- #1
Abdullah Almosalami
- 49
- 15
Homework Statement
A current of 1600A exist in a rectangular (0.4 x 16 cm) bus bar. The electrons move at an average velocity of v. If the concentration of electrons is 1029 per cubic meter, and they are uniformly distributed, what is v?
Knowns
- Current (i) = 1600A = 1600 x 1018 aA
- Charge per Electron (e) = 1.6022 x 10-19C = 0.16022 aC
- Area of Cross-Section of Bar (A) = 0.4 (w) x 16 cm (h) = 0.004 x 0.16 m --> A = w x h
- Velocity of Current (v)
Homework Equations
- Current = Charge Moving Through a Cross-sectional Area per Unit Time --> i = C/t
- Number of Electrons Passing Through Said Cross-Sectional Area Per Unit Time (N) = Current / (Charge / Electron) --> N = i / e
- Volume of a Rectangle (V) = Length (l) x Width (w) x Height (h) --> V = l x w x h --> l = V / (w x h)
- Speed = Distance / Time
The Attempt at a Solution
Ok, just to state this beforehand, my issue is that the velocity I end up getting seems way too low.
To help visualize this problem, I drew this:
(in case that doesn't work, here is the link.)
That's the rectangular bar; I'm calling the longest part of the bar the length and the other two sides, which are given (0.4cm by 16cm), width and height respectively. Since we're given the density of electrons relative to a cubic meter, that section from the left of the bar to the cross-section is 1 cubic meter of the bar. The length of this section is l. I am calling the length of the volume of electrons cleared per second as x. This is all obviously not drawn to scale, but just to help visualize.
My approach is:
- Find the number of electrons that go through that given cross-sectional area per second N given the current i at 1600A
- Find the length l of a cubic meter of the bar (<-- actually realized this step is not needed in my approach)
- Find how much of the volume of the bar is cleared per second V based on the results of step 1 and the density of electrons we're given (1029 per cubic meter).
- Find the length x of that volume using volume formula and two known lengths 0.004m and 0.16m.
- Since we've been setting the time at 1s, v = x / t = x / (1s) = x m/s.
- N = 9.9862 x 1021, so that is 9.9862 x 1021 electrons moving through any given cross-section per second.

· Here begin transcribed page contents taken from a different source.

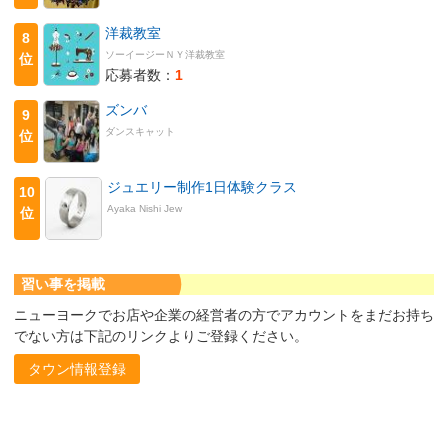
洋裁教室
8
ソーイージーＮＹ洋裁教室
位
応募者数：
1
ズンバ
9
ダンスキャット
位
ジュエリー制作1日体験クラス
10
Ayaka Nishi Jew
位
習い事を掲載
ニューヨークでお店や企業の経営者の方でアカウントをまだお持ち
でない方は下記のリンクよりご登録ください。
タウン情報登録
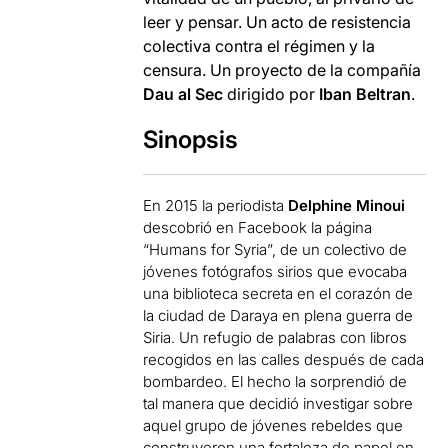
leer y pensar. Un acto de resistencia
colectiva contra el régimen y la
censura. Un proyecto de la compañía
Dau al Sec
dirigido por
Iban Beltran
.
Sinopsis
En 2015 la periodista
Delphine Minoui
descobrió en Facebook la página
“Humans for Syria”, de un colectivo de
jóvenes fotógrafos sirios que evocaba
una biblioteca secreta en el corazón de
la ciudad de Daraya en plena guerra de
Siria. Un refugio de palabras con libros
recogidos en las calles después de cada
bombardeo. El hecho la sorprendió de
tal manera que decidió investigar sobre
aquel grupo de jóvenes rebeldes que
construyeron una fortaleza de papel en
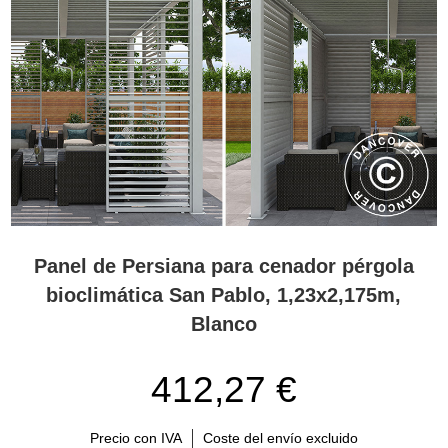
Panel de Persiana para cenador pérgola
bioclimática San Pablo, 1,23x2,175m,
Blanco
412,27 €
Precio con IVA
Coste del envío excluido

- l = 1562.5m, so that is 1562.5 meters of length per cubic meter of volume (--> again, this was not needed in the end).
- V = N / (1029 / m3) = 9.9862 x 10-8 m3, so that is 9.9862 x 10-8 m3 cleared every second from the bar.
- x = V / (0.004m x 0.16m) = 1.56 x 10-4.
- v = 1.56 x 10-4 m/s = 156 µm / s.
Before you answer, the only solution I've seen after checking this forum, Chegg, and Yahoo Answers, is people using the fact that i = C/t, then solving for t and setting the charge to be the charge of an electron, then using that in v = x/t (using the x as I've defined above). That can work, and I'll go through that approach in this paragraph, but the way I've seen it done, people assume x = 1562.5m, or the likes, which seems to me a wrong assumption. The t you would get there is the amount of time it takes for the charge equivalent to an electron to pass through, which you can assume indicates 1 electron passing through, but the assumption that that the electron started out at x distance from the cross-sectional area is totally random. It could have been 1 ym away and that still wouldn't break any rules as far as we're given. The only way that approach works is if you knew how far the next electron from the cross-sectional area was. Using the density given in the problem, and the fact that we can assume uniform distribution, that would give us 1 electron per 10-29 m3, which would give us x = 1.56 x 10-26 m. Solving for time using i = C/t --> t = C/i gives us t = 1.0013 x 10-22 s. Using x and t, v = x / t = 1.56 x 10-4 m/s = 156 µm/s. Same deal here...
If the approach isn't wrong, then what's going on here? Shouldn't electrons be moving near the speed of light?